Mistake in Lab 3 training loop

To get the reward, the logits of the “nothate” class, a fixed no_hate _index is used. For instance, in the training loop:

reward_tensors = [torch.tensor(reward[not_hate_index]["score"]) for reward in rewards]

However, the index of the “nohate” class in the sentiment_pipe output is not fixed; it’s based on the predicted class.
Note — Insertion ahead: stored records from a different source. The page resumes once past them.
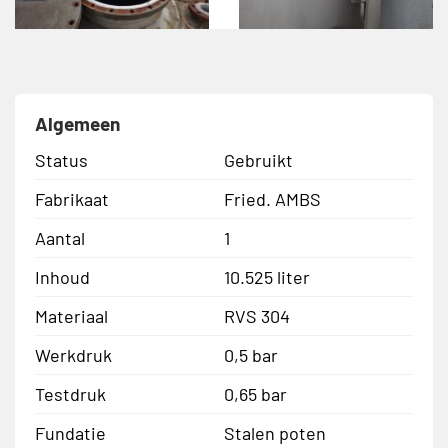
Algemeen
Status
Gebruikt
Fabrikaat
Fried. AMBS
Aantal
1
Inhoud
10.525 liter
Materiaal
RVS 304
Werkdruk
0,5 bar
Testdruk
0,65 bar
Fundatie
Stalen poten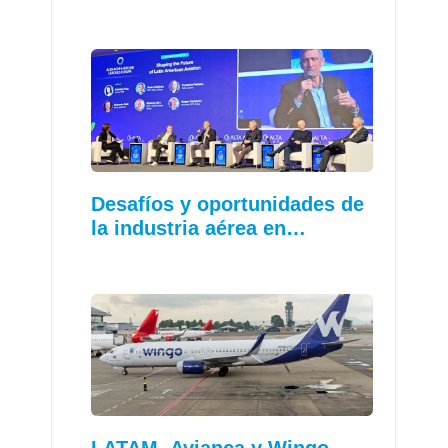
Desafíos y oportunidades de
la industria aérea en…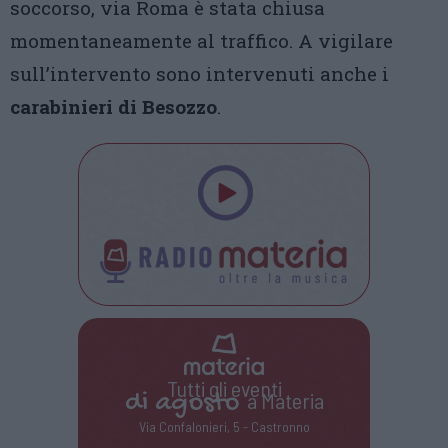
soccorso, via Roma è stata chiusa
momentaneamente al traffico. A vigilare
sull’intervento sono intervenuti anche i
carabinieri di Besozzo
.
Tutti gli eventi
di
agosto
a Materia
Via Confalonieri, 5 - Castronno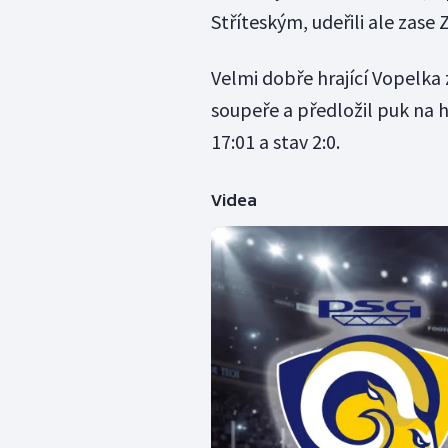
Stříteským, udeřili ale zase Z
Velmi dobře hrající Vopelka 
soupeře a předložil puk na h
17:01 a stav 2:0.
Videa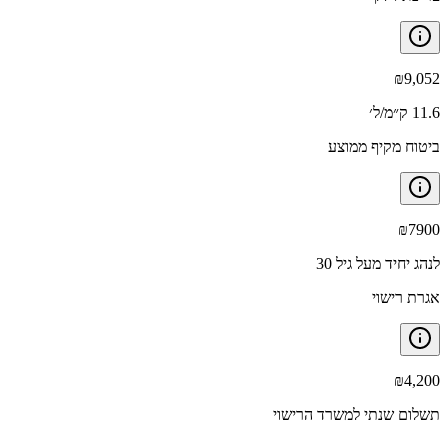
₪
9,052
11.6 ק״מ/ל׳
ביטוח מקיף ממוצע
₪
7900
לנהג יחיד מעל גיל 30
אגרת רישוי
₪
4,200
תשלום שנתי למשרד הרישוי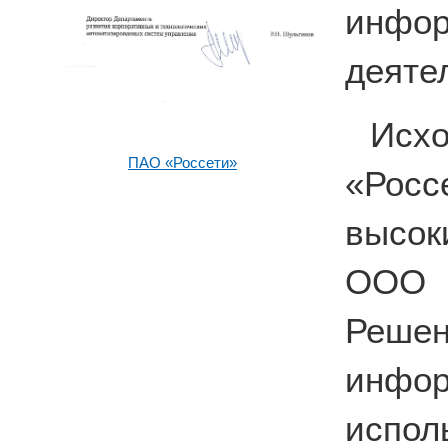
инфо
деяте
Исх
ПАО «Россети»
«Рос
высок
ООО 
Решен
инф
испо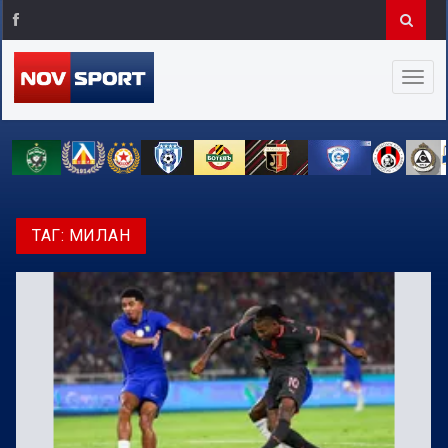
ТАГ:
МИЛАН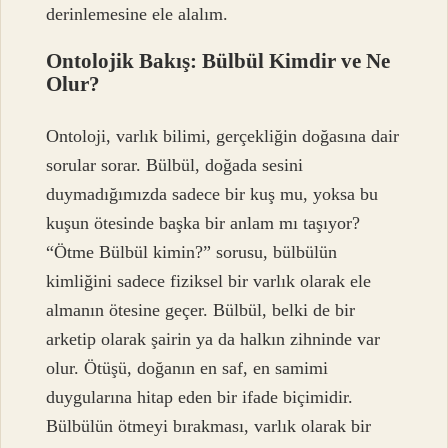
derinlemesine ele alalım.
Ontolojik Bakış: Bülbül Kimdir ve Ne
Olur?
Ontoloji, varlık bilimi, gerçekliğin doğasına dair
sorular sorar. Bülbül, doğada sesini
duymadığımızda sadece bir kuş mu, yoksa bu
kuşun ötesinde başka bir anlam mı taşıyor?
“Ötme Bülbül kimin?” sorusu, bülbülün
kimliğini sadece fiziksel bir varlık olarak ele
almanın ötesine geçer. Bülbül, belki de bir
arketip olarak şairin ya da halkın zihninde var
olur. Ötüşü, doğanın en saf, en samimi
duygularına hitap eden bir ifade biçimidir.
Bülbülün ötmeyi bırakması, varlık olarak bir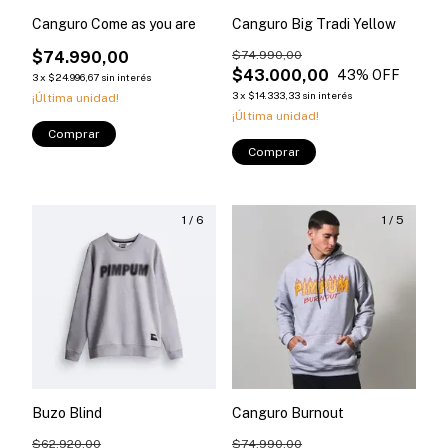
Canguro Come as you are
Canguro Big Tradi Yellow
$74.990,00
$74.990,00
$43.000,00
43
% OFF
3
x
$24.996,67
sin interés
3
x
$14.333,33
sin interés
¡Última unidad!
¡Última unidad!
Comprar
Comprar
1
/
6
1
/
5
Buzo Blind
Canguro Burnout
$62.920,00
$74.990,00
If the text is classified as non-toxic, “nothate” is at index 0. But if the predicted class is toxic, “nothate” is at index 1.

Reward model output:
For non-toxic text
[{'label': 'nothate', 'score': 3.114100694656372}, {'label': 'hate', 'score': -2.4896175861358643}]
[{'label': 'nothate', 'score': 0.9963293671607971}, {'label': 'hate', 'score': 0.003670616541057825}]
For toxic text
[{'label': 'hate', 'score': 2.815366268157959}, {'label': 'nothate', 'score': -3.1568620204925537}]
[{'label': 'hate', 'score': 0.9974579215049744}, {'label': 'nothate', 'score': 0.0025420780293643475}]

Thus, when the output of the LLM is already toxic, the PPO algorithm will reward and train the model to be even more toxic.

Hi Christian, and welcome to the community! Thank you for the feedback. We’ll investigate and update the notebook if needed.